The President added that Iran has proved its goodwill and restored international confidence in the peaceful nature of its nuclear program...

Or from the Iranian supreme leader himself, Ayatollah Ali Khamenei:

Building or using nuclear weapons is against Islamic law.

Sure, that's right up there with Saddam Hussein's 1990 declaration that "We don't want war because we know what war means." Literally one week later, August 2, 1990, Iraqi forces invaded Kuwait.

And while I'm no expert in Islamic law, the IAEA seems to think the Islamic Republic of Iran must have transgressed it, just as Pakistan has, and as Iraq, Libya, and Syria were trying to do at various points in their recent history.

Or the view of Amr Moussa, when he was the Secretary General of the Arab League (he's now a leading candidate for the Egyptian presidency):

Arab League Secretary General Amr Moussa stressed that the Iranian nuclear energy is completely peaceful, threatening no one and it is a right for all the world's countries.

Perhaps Moussa took a misguided cue from his former boss, Egyptian President Hosni Mubarak, who told Washington: "Saddam Hussein has no intention to attack Kuwait or any other party." That was seven days before Iraqi forces occupied neighboring Kuwait.

Iran has begun its plan for the expansion and further development of its nuclear program with totally peaceful objectives in mind, as Tehran has no need to possess nuclear weapons.

Or, two years ago, from Russian Prime Minister Vladimir Putin, whose country is particularly critical to the Iran equation:

We have no information on Iran's work on nuclear weapons.

Or from one of Iran's best buddies, Venezuelan President Hugo Chavez:

There is not a single proof that Iran is building... a nuclear bomb.

Or from Brazil's former president, Luis Inacio Lula da Silva, who instructed his UN ambassador to vote against a 2010 UN Security Council resolution imposing new sanctions on Iran for its defiance of previous resolutions:

Brazil backs Iran's quest for peaceful nuclear energy in full respect of international accords.

Not to be outdone, Turkish Prime Minister Recept Tayyip Erdogan, whose country joined with Brazil as the only two UN Security Council members to oppose the Iran measure, said:

Those who accuse Iran of pursuing nuclear weapons are talking hypothetically about what is not yet there.

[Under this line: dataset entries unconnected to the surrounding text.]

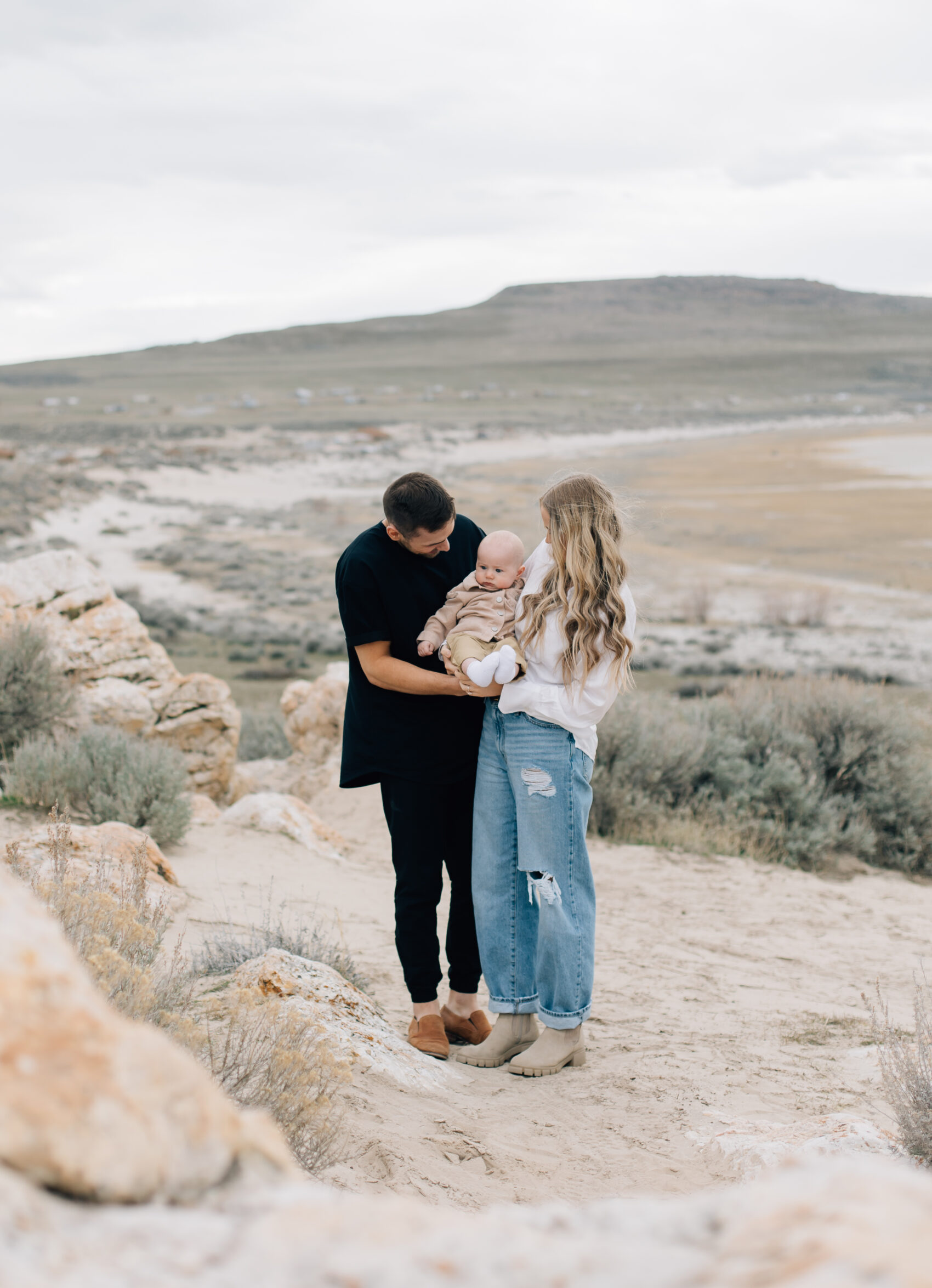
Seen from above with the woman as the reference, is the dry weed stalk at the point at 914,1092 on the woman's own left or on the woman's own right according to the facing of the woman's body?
on the woman's own left

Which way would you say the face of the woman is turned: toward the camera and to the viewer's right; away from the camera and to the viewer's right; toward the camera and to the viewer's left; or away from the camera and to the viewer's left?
away from the camera and to the viewer's left

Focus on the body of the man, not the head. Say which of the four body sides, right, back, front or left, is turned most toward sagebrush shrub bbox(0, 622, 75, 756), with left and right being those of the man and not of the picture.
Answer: back

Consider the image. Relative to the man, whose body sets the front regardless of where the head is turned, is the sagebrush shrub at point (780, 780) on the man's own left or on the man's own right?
on the man's own left

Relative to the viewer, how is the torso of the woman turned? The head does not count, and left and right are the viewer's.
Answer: facing the viewer and to the left of the viewer

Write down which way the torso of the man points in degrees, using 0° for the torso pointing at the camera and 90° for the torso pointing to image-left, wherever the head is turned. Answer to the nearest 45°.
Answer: approximately 315°

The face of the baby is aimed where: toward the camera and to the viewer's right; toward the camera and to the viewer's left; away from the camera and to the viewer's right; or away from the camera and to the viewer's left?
toward the camera and to the viewer's left

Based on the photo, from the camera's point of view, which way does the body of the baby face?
toward the camera

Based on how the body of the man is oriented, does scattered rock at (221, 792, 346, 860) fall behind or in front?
behind

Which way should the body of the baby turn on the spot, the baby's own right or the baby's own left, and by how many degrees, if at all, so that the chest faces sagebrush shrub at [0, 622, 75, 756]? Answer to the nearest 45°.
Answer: approximately 135° to the baby's own right

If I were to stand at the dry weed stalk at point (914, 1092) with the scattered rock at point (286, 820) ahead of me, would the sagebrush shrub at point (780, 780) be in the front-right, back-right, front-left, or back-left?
front-right

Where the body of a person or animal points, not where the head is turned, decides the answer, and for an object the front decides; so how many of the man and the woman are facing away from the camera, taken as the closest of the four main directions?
0
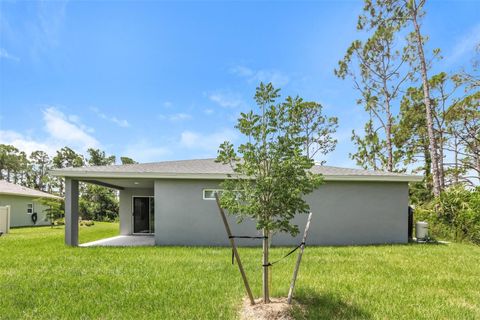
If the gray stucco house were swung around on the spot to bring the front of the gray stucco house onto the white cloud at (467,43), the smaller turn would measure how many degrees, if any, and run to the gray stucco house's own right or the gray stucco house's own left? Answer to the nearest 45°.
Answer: approximately 45° to the gray stucco house's own right

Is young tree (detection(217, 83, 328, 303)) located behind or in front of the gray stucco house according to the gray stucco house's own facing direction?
behind

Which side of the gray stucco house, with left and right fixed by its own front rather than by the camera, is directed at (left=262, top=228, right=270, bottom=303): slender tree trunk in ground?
back

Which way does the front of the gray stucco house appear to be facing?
away from the camera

And my two favorites, both coming from well-known American journalists:

"There's just no serious evidence inside that Iran is actually doing anything to make a nuclear weapon," wrote a confident Seymour Hersh in 2009.

Or this doozey from New York Times columnist Roger Cohen in June:

The nuclear bogeyman obsession has been a distraction from the need to try to tease out a relationship with Tehran, see Iran as it is... Iran is characterized by... 'administrative chaos'... That's not how you make a nuke. When remembering Iran -- and it must be remembered -- call the fear-mongers to account.

The misreading by Hersh and Cohen is in a way eerily reminiscent of the famous American essayist, Walter Lippman, who, in 1933, commenting upon Hitler's denunciation of war in a speech before the Reichstag, wrote:

The outer world will do well to accept the evidence of German goodwill and seek by all possible means to meet it and to justify it.

So, to Messsrs. ElBaradei, Assad, Khameini, Moussa, Zardari, Putin, Chavez, Lula, Erdogan, Hersh, and Cohen:

Do you continue to stand by your contention that Iran has no interest in nuclear-weapons capability, notwithstanding the latest meticulous IAEA report?

Do you believe that Iran is nothing more than the victim of misinformation peddled by IAEA officials, the Obama Administration, and at least ten other concerned governments, whose data helped inform the report?

The latest IAEA report sends yet another clear warning of Iran's goal, at least for those prepared to see the truth as it is, not as they might wish or pretend it to be.